A plausible mechanism in which organochlorine compounds could act as an etiological factor for breast cancer lies in their ability to act as xenoestrogens [8]. This is related to their estrogen receptor agonist activity, and to the fact that they are metabolized in a manner similar to the primary endogenous estrogen i.e. estradiol. Estradiol is metabolized via one of two pathways that produce products with different estrogenicity. The first pathway yields a product known as 2-hydroxyestrone, a compound with minimal estrogenic activity thought to be an inactive and benign metabolite. The second metabolic route yields 16-α-hydroxyestrone, a potent estrogen. It has been postulated that by Telang et al. [39] that either inhibiting the second pathway, ultimately reducing the amount of 16-α-hydroxyestrone, or by enhancing the first pathway of estrogen, which produces the benign metabolite.
These compounds could displace endogenous estrogen from its receptor thereby altering the stimulating / inhibiting effects of estrogen at the level of the cell or tissue. They could also dominate the metabolic pathways of catabolism resulting in production of alternative compounds, which could also be estrogenic. The xenoestrogens may also alter the predominant metabolism of endogenous compounds resulting in increased usage of alternative pathways, and production of metabolic products with varying degrees of estrogenic activity. Xenoestrogens which affect the relative functioning of the two previously described pathways could be responsible for shifting the overall estrogenic balance and hence modifying the risk of breast cancer.

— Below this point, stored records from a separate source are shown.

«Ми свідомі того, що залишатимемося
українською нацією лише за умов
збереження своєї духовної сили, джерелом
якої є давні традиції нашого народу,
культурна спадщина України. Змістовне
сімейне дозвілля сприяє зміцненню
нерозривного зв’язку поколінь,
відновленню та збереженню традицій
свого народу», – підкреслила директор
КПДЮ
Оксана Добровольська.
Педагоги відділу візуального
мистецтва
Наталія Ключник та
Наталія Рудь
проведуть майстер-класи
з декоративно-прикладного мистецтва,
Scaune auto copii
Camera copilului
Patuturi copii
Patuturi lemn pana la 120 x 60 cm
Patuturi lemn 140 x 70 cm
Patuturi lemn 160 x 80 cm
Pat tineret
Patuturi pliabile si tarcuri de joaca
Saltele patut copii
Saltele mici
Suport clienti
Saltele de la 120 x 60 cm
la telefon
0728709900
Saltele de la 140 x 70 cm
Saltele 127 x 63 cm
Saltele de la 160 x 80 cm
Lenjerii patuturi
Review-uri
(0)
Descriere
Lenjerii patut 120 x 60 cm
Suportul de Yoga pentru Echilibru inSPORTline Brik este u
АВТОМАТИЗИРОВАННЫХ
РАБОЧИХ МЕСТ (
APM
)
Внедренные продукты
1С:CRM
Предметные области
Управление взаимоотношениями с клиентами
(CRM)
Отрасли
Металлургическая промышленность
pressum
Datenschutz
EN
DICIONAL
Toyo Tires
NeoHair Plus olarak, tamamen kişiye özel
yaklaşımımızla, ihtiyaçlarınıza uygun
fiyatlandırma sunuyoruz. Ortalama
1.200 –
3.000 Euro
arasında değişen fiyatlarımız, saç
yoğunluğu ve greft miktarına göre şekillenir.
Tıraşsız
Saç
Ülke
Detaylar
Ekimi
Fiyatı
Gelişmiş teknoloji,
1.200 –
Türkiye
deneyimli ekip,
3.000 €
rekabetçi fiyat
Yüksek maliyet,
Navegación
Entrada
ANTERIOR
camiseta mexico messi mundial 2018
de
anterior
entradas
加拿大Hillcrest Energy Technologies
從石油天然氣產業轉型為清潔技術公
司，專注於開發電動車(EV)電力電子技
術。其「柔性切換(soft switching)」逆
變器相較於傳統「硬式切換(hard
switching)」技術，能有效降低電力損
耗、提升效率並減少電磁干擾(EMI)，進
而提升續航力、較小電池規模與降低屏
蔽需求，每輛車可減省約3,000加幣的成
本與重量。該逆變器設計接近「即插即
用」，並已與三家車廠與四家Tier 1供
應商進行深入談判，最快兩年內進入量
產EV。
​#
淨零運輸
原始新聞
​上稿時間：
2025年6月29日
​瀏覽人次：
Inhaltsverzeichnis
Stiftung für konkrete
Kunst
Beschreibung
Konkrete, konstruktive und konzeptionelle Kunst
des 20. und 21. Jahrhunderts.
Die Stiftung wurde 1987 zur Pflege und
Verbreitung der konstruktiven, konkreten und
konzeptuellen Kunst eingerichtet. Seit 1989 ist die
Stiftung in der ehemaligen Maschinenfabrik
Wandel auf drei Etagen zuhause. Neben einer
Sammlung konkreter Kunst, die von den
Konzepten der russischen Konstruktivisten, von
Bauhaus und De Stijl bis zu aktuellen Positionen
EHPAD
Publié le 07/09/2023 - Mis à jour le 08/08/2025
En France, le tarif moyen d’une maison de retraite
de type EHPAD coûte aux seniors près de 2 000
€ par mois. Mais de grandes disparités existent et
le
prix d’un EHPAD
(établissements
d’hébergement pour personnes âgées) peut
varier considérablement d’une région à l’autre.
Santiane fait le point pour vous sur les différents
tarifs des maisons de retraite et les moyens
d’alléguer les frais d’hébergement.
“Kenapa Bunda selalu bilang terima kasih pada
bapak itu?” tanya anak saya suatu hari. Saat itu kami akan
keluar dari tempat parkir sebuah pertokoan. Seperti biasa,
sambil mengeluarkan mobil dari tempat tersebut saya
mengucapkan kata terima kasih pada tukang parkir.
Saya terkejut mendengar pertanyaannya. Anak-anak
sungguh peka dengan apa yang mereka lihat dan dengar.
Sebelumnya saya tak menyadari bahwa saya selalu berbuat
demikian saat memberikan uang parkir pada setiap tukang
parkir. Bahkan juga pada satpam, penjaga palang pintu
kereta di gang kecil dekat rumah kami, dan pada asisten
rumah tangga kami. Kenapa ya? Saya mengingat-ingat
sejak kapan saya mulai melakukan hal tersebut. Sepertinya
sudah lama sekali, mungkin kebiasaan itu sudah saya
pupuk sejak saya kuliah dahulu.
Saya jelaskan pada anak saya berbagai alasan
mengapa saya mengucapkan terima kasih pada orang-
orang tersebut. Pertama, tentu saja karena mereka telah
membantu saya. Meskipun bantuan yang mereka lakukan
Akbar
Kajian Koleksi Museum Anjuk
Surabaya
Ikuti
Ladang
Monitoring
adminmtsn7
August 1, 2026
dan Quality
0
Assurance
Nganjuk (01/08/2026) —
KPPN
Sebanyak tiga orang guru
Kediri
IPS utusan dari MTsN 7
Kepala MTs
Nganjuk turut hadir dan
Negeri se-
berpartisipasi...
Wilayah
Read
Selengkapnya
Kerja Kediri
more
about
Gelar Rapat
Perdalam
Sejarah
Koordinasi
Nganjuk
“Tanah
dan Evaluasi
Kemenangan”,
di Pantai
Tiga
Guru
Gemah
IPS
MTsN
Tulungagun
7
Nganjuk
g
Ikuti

It has been postulated that ER positive and ER negative breast cancers represent different entities of the disease [22]. If this hypothesis is correct the risk factor profiles may differ between the two types of breast cancer, especially for hormone related factors as parity, hormone replacement therapy and body weight. The present study’s results on these breast cancer risk factors according to ER are in accordance with previous epidemiological studies, which do not provide consistent evidence to conclude that development of ER positive breast cancer is associated with exposure to estrogen related factors [17,40-45].
The present study support the hypothesis that estrogen related risk factors or potential estrogenic organochlorines (HCH) increase the risk of developing ER negative tumors, whereas DDT increases the risk of developing ER positive tumors. However, this finding should be interpreted with caution due to the limited number of ER negative cases, so whether exposure to estrogenic organochlorine compounds affect the risk and prognosis of a hormone-responsive breast cancer needs to be clarified. It now seems likely that whatever environmental exposures contribute to the risk of breast cancer, exposure to organochlorine cannot be ruled out, it should be taken into consideration in future studies that seek to understand environmental risk factors for breast cancer with large number of samples.
One of the authors (Dr. Madhu Anand) gratefully acknowledges for providing Dr. D S Kothari post doctoral fellowship by the University Grants Commission, New Delhi, Government of India.